Stored data entries =>
BEGIN
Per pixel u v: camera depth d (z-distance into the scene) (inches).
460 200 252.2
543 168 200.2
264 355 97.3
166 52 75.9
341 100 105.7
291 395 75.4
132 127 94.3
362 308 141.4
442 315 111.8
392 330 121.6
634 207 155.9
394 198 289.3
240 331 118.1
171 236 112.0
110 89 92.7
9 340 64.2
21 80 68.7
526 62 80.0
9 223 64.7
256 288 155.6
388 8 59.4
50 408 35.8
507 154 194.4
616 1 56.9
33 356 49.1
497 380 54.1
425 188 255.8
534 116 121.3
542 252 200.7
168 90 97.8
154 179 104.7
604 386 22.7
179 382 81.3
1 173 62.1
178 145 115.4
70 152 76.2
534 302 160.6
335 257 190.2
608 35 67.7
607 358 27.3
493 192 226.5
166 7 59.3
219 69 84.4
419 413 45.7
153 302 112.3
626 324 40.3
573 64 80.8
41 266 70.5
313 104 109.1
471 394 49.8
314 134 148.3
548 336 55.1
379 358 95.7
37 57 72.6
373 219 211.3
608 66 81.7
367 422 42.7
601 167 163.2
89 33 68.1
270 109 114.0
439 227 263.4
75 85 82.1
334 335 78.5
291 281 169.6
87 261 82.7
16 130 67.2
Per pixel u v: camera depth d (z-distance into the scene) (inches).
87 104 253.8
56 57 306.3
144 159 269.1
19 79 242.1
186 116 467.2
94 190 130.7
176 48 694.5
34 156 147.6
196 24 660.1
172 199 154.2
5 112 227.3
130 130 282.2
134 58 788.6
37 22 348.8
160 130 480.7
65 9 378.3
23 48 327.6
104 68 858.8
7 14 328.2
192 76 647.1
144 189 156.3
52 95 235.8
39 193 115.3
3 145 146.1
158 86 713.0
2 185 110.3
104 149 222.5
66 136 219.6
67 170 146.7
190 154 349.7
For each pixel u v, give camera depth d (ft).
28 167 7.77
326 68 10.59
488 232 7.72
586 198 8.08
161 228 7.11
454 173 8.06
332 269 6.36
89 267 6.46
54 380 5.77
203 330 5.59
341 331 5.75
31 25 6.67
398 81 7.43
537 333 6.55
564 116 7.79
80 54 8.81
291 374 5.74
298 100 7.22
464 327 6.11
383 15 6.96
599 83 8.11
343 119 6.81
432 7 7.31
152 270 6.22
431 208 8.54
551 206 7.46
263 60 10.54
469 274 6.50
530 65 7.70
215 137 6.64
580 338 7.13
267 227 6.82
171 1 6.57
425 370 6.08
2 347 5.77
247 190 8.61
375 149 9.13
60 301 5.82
END
WHAT TO DO => Give the entries again exactly as they stand.

SOLUTION FOR THIS TASK =>
Per pixel u v: camera depth d (z-distance into the scene) (inches).
460 200 252.2
543 168 200.2
264 355 97.3
166 52 75.9
341 100 105.7
291 395 75.4
132 127 94.3
362 308 141.4
442 315 111.8
392 330 121.6
634 207 155.9
394 198 289.3
240 331 118.1
171 236 112.0
110 89 92.7
9 340 64.2
21 80 68.7
526 62 80.0
9 223 64.7
256 288 155.6
388 8 59.4
50 408 35.8
507 154 194.4
616 1 56.9
33 356 49.1
497 380 54.1
425 188 255.8
534 116 121.3
542 252 200.7
168 90 97.8
154 179 104.7
604 386 22.7
179 382 81.3
1 173 62.1
178 145 115.4
70 152 76.2
534 302 160.6
335 257 190.2
608 35 67.7
607 358 27.3
493 192 226.5
166 7 59.3
219 69 84.4
419 413 45.7
153 302 112.3
626 324 40.3
573 64 80.8
41 266 70.5
313 104 109.1
471 394 49.8
314 134 148.3
548 336 55.1
379 358 95.7
37 57 72.6
373 219 211.3
608 66 81.7
367 422 42.7
601 167 163.2
89 33 68.1
270 109 114.0
439 227 263.4
75 85 82.1
334 335 78.5
291 281 169.6
87 261 82.7
16 130 67.2
Per pixel u v: camera depth d (z-distance into the scene) (inches).
87 104 253.8
56 57 306.3
144 159 269.1
19 79 242.1
186 116 467.2
94 190 130.7
176 48 694.5
34 156 147.6
196 24 660.1
172 199 154.2
5 112 227.3
130 130 282.2
134 58 788.6
37 22 348.8
160 130 480.7
65 9 378.3
23 48 327.6
104 68 858.8
7 14 328.2
192 76 647.1
144 189 156.3
52 95 235.8
39 193 115.3
3 145 146.1
158 86 713.0
2 185 110.3
104 149 222.5
66 136 219.6
67 170 146.7
190 154 349.7
For each pixel u v, give camera depth d (ft).
28 167 7.77
326 68 10.59
488 232 7.72
586 198 8.08
161 228 7.11
454 173 8.06
332 269 6.36
89 267 6.46
54 380 5.77
203 330 5.59
341 331 5.75
31 25 6.67
398 81 7.43
537 333 6.55
564 116 7.79
80 54 8.81
291 374 5.74
298 100 7.22
464 327 6.11
383 15 6.96
599 83 8.11
343 119 6.81
432 7 7.31
152 270 6.22
431 208 8.54
551 206 7.46
263 60 10.54
469 274 6.50
530 65 7.70
215 137 6.64
580 338 7.13
267 227 6.82
171 1 6.57
425 370 6.08
2 347 5.77
247 190 8.61
375 149 9.13
60 301 5.82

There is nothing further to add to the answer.